アトレティコはCL優勝の可能性十分。シメオネ采配が巧みすぎる (3ページ目)
中山 小澤さんがおっしゃったように、全体として攻撃の部分での進化を感じます。たしかにラ・リーガでのバルセロナ戦は守備一辺倒になってしまいましたが、それ以外の試合では攻撃のバリエーションが確実に増えている印象を受けます。
今から3年前、フェレイラ・カラスコが加入した2015-16シーズンにも同じように攻撃の進化を見せ始めていたシーズンがありましたけど、当時は得点力が上がった一方で、守備が破たんしてしまって調子を落としたことがありました。その時シメオネはシーズン途中に原点回帰し、もう一度ディフェンスを構築し直してV字回復をしましたが、今シーズンは同じ轍を踏まないような気がします。ロドリやルマルといった新戦力が当たったことと、トーマス・パーテイが成長していることが、その要因になっていると思います。

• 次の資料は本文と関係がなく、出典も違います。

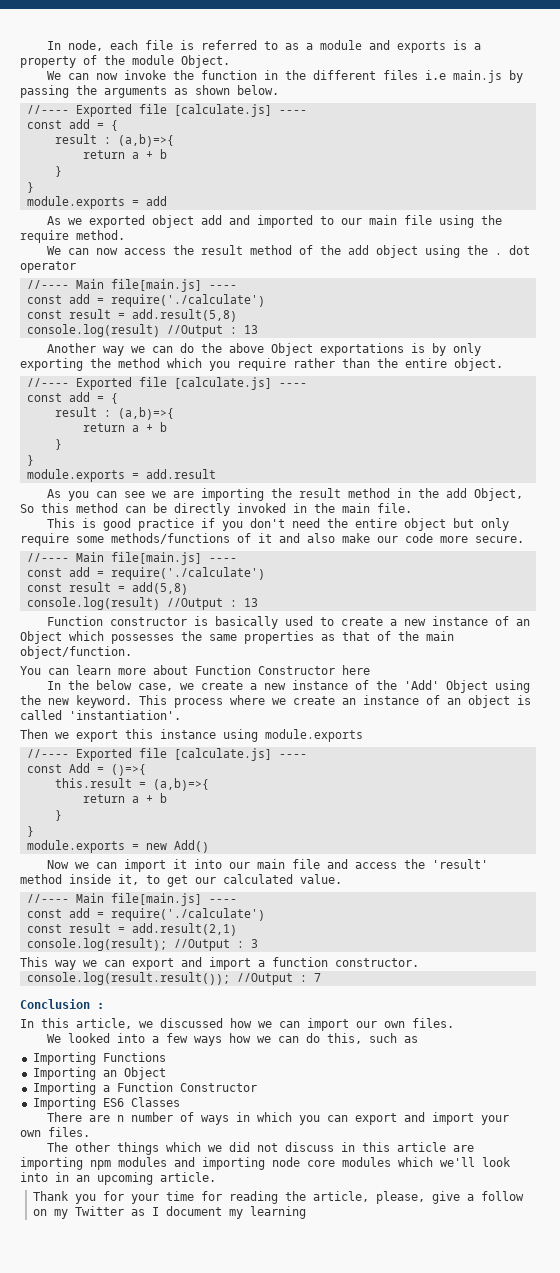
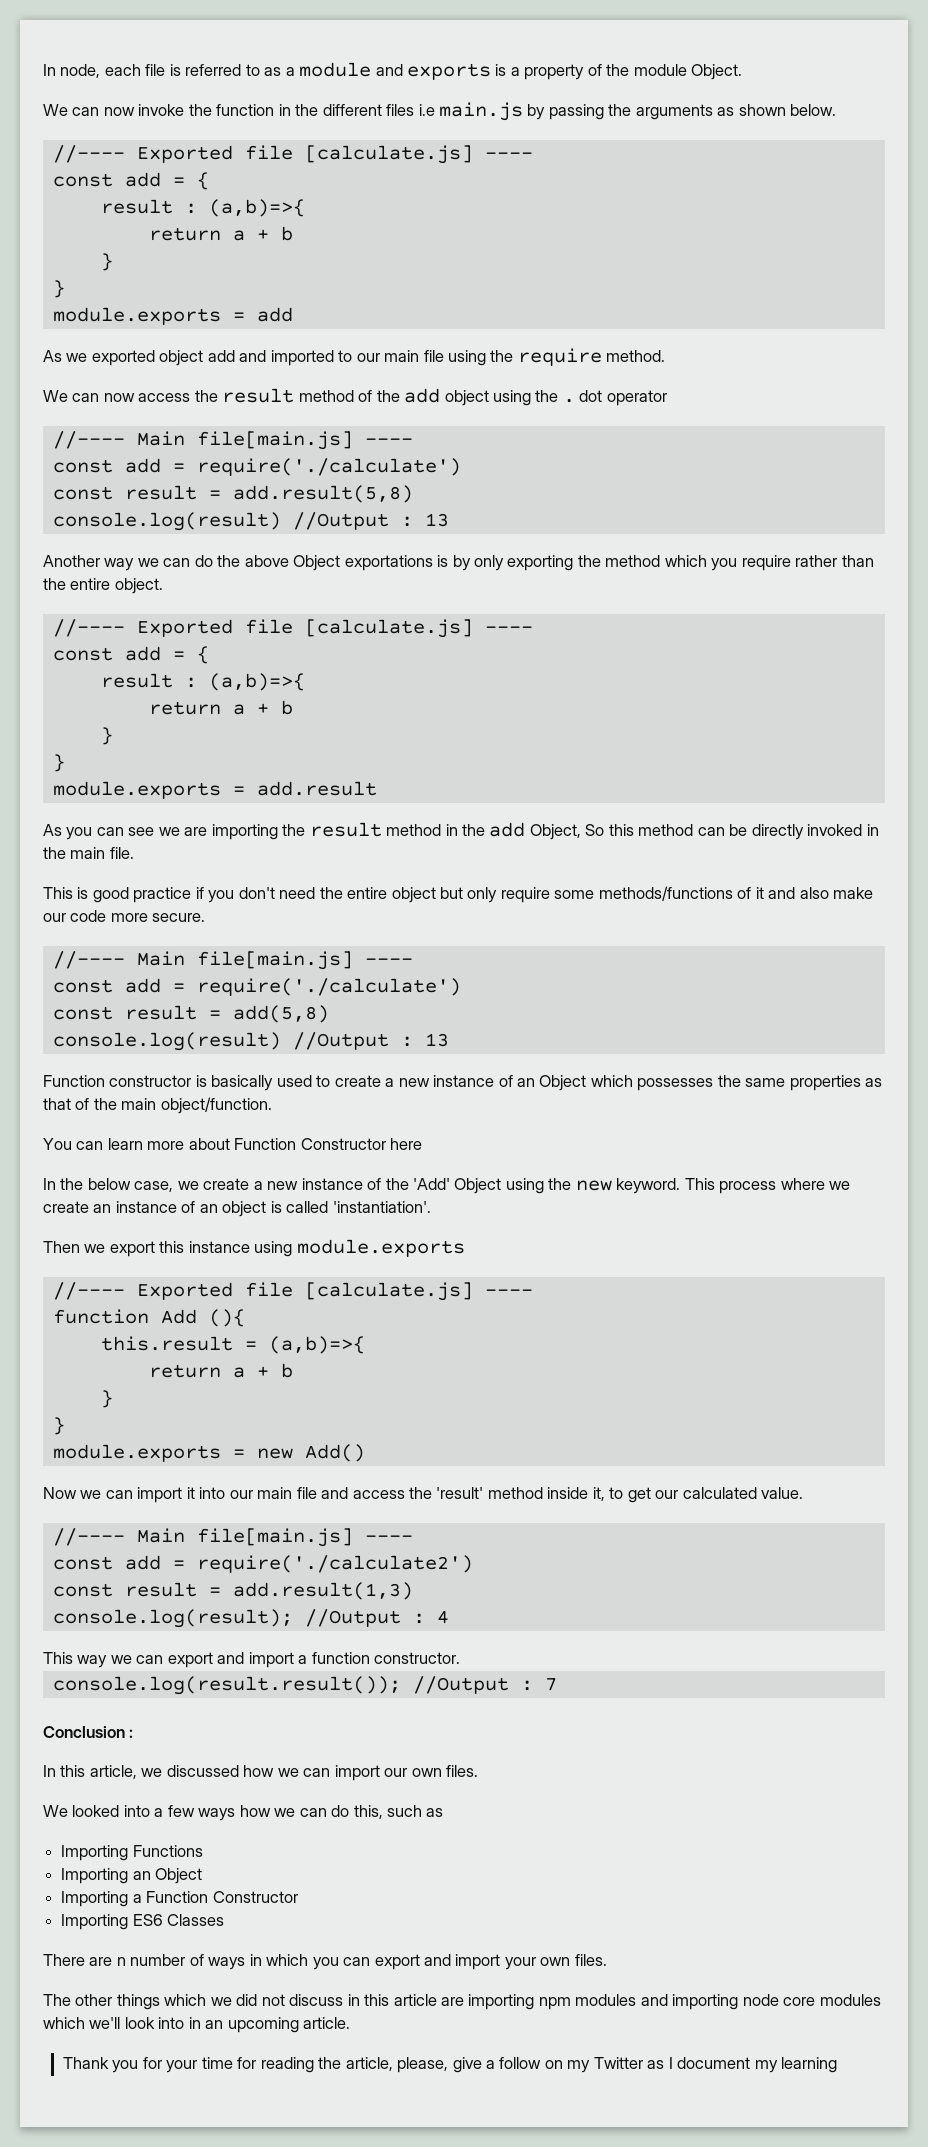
[26,763,146,776] const Add = ()=>{ -> [52,1309,245,1327] function Add (){
[110,908,265,921] [26,923,237,936] require('./calculate') // const result = add.result(2,1) -> [196,1555,473,1573] [52,1582,413,1600] require('./calculate2') // const result = add.result(1,3)
[250,939,258,948] 3 -> [436,1610,449,1624] 4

小澤 今シーズンは、自陣にこもって守る時間帯は減っています。前からプレッシングをハメに行きますし、ボールを持ったらしっかりつなぐこともできます。やはりボランチの選手が足元でさばけるトーマスやロドリでハマったことが大きいと思いますね。それまではガビが長くプレーしていたのですが、彼がいた時はなかなか足元でつなぐことは難しいですし、ビルドアップ時にあまり関与できないという部分がありましたから。彼が昨シーズンから実質的にはベンチを温めるようになって退団の方向に傾いていたので、今シーズンになってそこがスッキリしたという部分はあると思います。

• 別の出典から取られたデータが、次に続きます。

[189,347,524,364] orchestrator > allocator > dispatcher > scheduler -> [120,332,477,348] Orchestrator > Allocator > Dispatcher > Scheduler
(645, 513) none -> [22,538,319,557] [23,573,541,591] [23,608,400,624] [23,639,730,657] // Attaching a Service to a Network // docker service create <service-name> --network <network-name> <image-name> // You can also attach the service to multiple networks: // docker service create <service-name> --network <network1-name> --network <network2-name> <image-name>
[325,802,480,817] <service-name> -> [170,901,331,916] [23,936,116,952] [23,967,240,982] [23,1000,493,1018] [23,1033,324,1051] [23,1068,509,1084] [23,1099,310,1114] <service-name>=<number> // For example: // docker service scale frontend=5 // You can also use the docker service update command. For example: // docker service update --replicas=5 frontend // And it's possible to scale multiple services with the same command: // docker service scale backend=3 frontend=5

中山 たとえば4-0で大敗したドルトムント戦も、前半に不運な失点があって1-0で後半を迎えたアトレティコが、後半開始からロドリを投入して攻撃的に出たことがありました。結局、攻撃的に出たことによって後半に3失点してしまったわけですが、これまでのシメオネ采配からすれば、これはすごく大きな変化だと思うんです。
そんななか、次にホームにドルトムントを迎えた試合ではアトレティコらしい試合をしてきっちり2-0で勝利できた。そういった戦い方の切り替えもできるようになったことを考えると、3シーズン前の失敗が生かされているというか、シメオネの持つ引き出しも明らかに増えていると見ていいのではないでしょうか。つまりそれは、守備一辺倒で勝ち上がりながら優勝トロフィーを手にすることはできなかったアトレティコの限界値を超えられるかもしれないという、ある種のシグナルのような気もします。
小澤 監督がチャレンジしているので、選手もそこに乗っかっている感じはしますね。それに、前回話題になったバイエルンやマドリーと違って、アトレティコはルマル、ロドリ、サンティアゴ・アリアスなど新陳代謝が大胆にできています。そこまで絶対的な選手がいなかったという部分はあったにせよ、ビトーロもケガから復帰しましたし、ニコラ・カリニッチもフィットし始めていますし、選手層は確実に厚くなっていますよね。
倉敷 シメオネはやり繰り上手です。移籍で選手を失ってもどんなタイプの強敵にも戦えるチームを毎回作ってくる。しかし、チャンピオンズリーグの本命には推しにくい。シメオネがマンネリ化しないよう工夫してやり繰りしているし、コーチ陣と選手の経験値でベスト4あたりまでは危なげなく計算できます。でも、そこからのプラスアルファに欠ける。アントワーヌ・グリーズマンやジエゴ・コスタが最後まで絶好調のシーズンでなかったらチャンピオンズで勝つことはないのかなという気もします。